• [Raw data]:
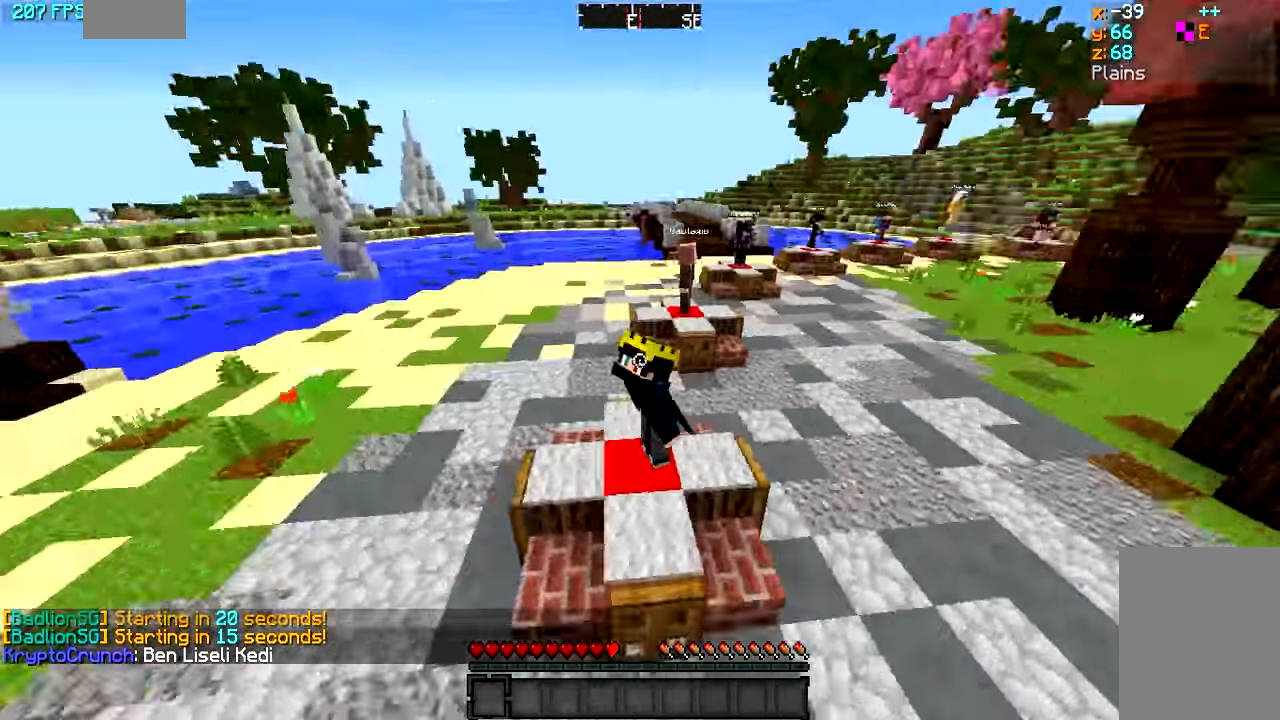
{"keys": [], "mouse": ["left"], "events": []}
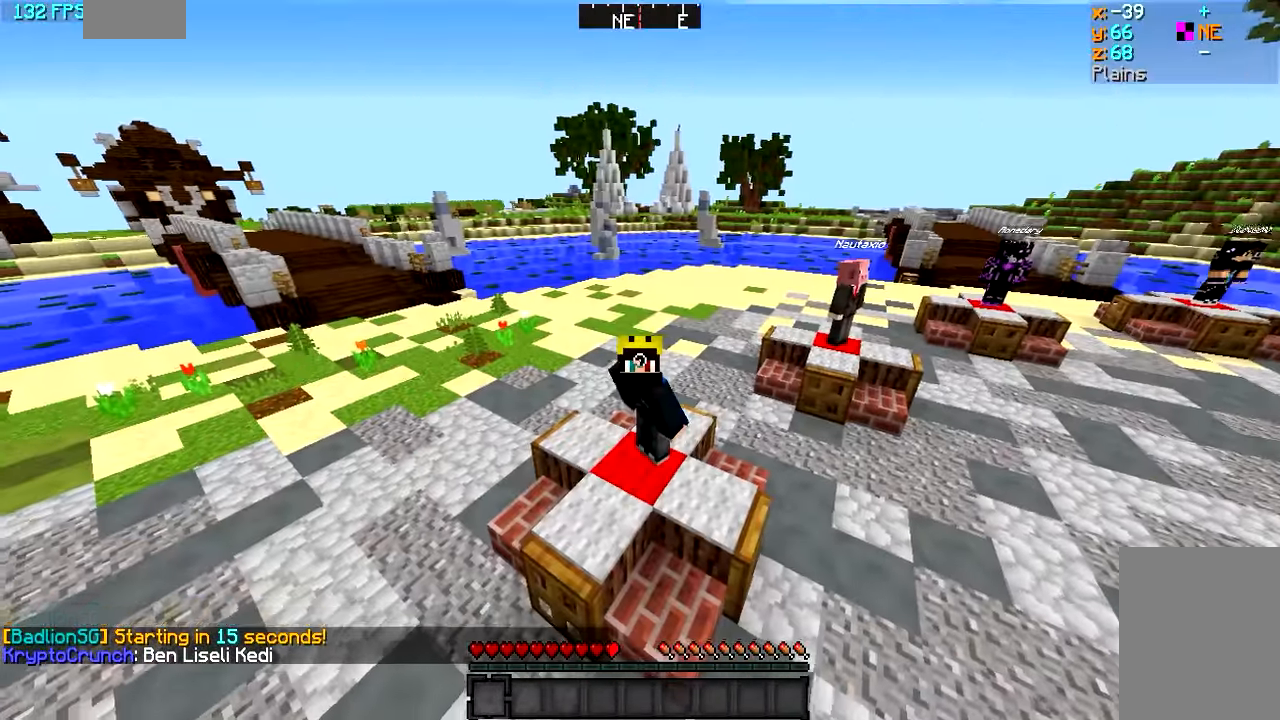
{"keys": [], "mouse": ["left"], "events": []}
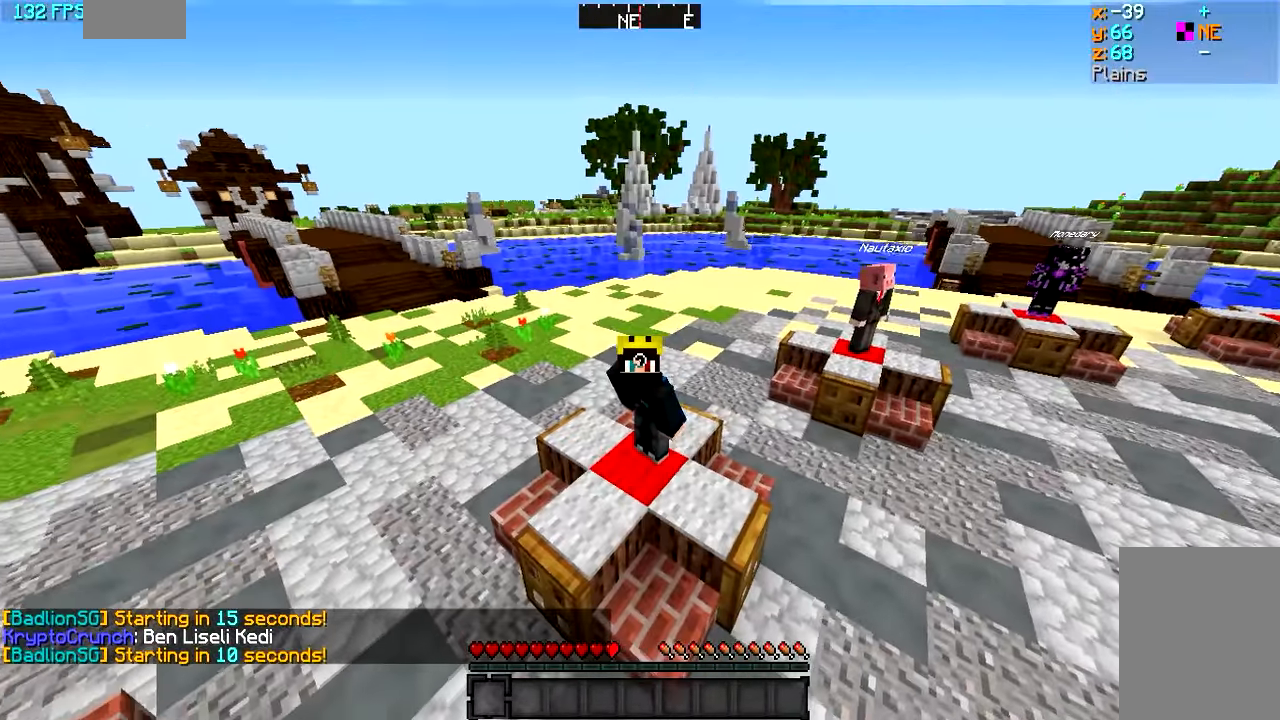
{"keys": [], "mouse": ["left"], "events": []}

• [What the exercise asks]: What you output must match the data exactly, apart from the pictures, which are left out.

• [Answer to the exercise]:
{"keys": [], "mouse": ["left"], "events": []}
{"keys": [], "mouse": ["left"], "events": []}
{"keys": [], "mouse": ["left"], "events": []}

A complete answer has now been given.